- EXERCISES:
1. In the divorce planning text, in what order should a divorcing person obtain separate credit accounts and bank accounts?
2. Write out the portion of the divorce planning text between "You will also" and "suits your wishes.", inclusive.

Divorce, retirement and estate planning all play a role in a changing family. Each situation will have a different approach to financial planning based on those needs.
Part II: Divorce, Retirement, and Estate Planning
Each phase of a family’s financial journey necessitates a different approach to financial planning and investment. Boelman Shaw Capital Partners can provide professional advice for every phase. In our previous post, we discussed financial needs associated with marriage and having children. In this part, we look at considerations during divorce, retirement planning, and estate planning.
Divorce involves a great deal of financial disentanglement. Chances are that one of you took primary responsibility for managing the family finances, and now each of you will need independent access to and understanding of all accounts in which you have financial interest. Obtain separate credit accounts and bank accounts, in that order. Monitor any joint accounts as long as they are open, and watch your credit report to ensure that you know about any new activity.
Make sure you understand what is on your tax returns and that they are filled out accurately. If you are not completely comfortable with your soon-to-be-ex-spouse’s filing practices, consider filing separately even before the divorce is final. Filing separately may well result in one or both of you owing more in taxes, but it can protect you from IRS action based on your spouse’s inaccuracies.
You will also need to reassess your insurance needs. You will likely want to change the beneficiary of your life insurance policy, even if you still want the payout to go to your former spouse for the benefit of your children. Speak with a qualified insurance advisor to set up your benefit in a manner that best suits your wishes.
Fore more detailed tips, see our blog post, “Financial Planning Around a Divorce.”

- DATA SEGMENT:

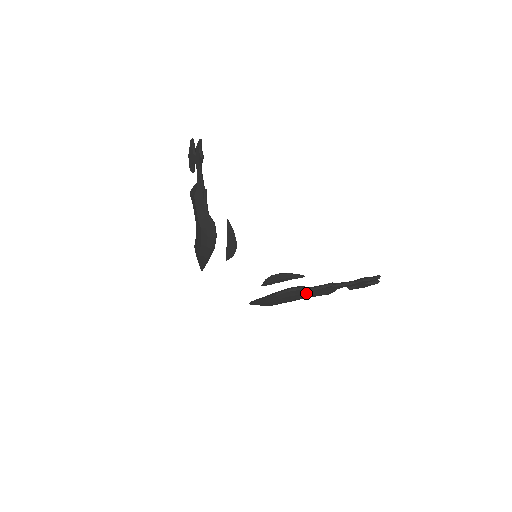
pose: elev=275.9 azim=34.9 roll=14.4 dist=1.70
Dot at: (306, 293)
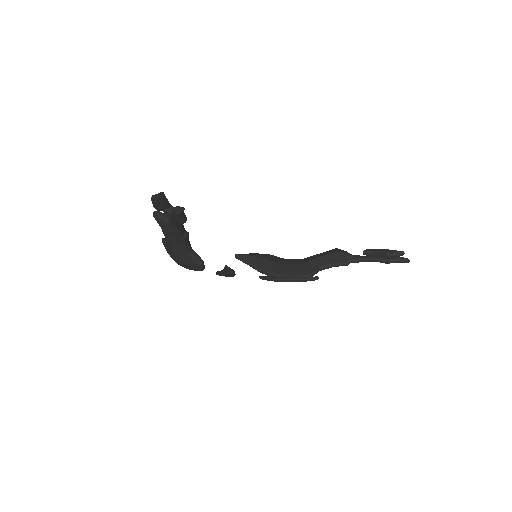
Dot at: occluded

- RESPONSES TO THE TASKS:
1. Credit accounts first, then bank accounts.

2.
You will also need to reassess your insurance needs. You will likely want to change the beneficiary of your life insurance policy, even if you still want the payout to go to your former spouse for the benefit of your children. Speak with a qualified insurance advisor to set up your benefit in a manner that best suits your wishes.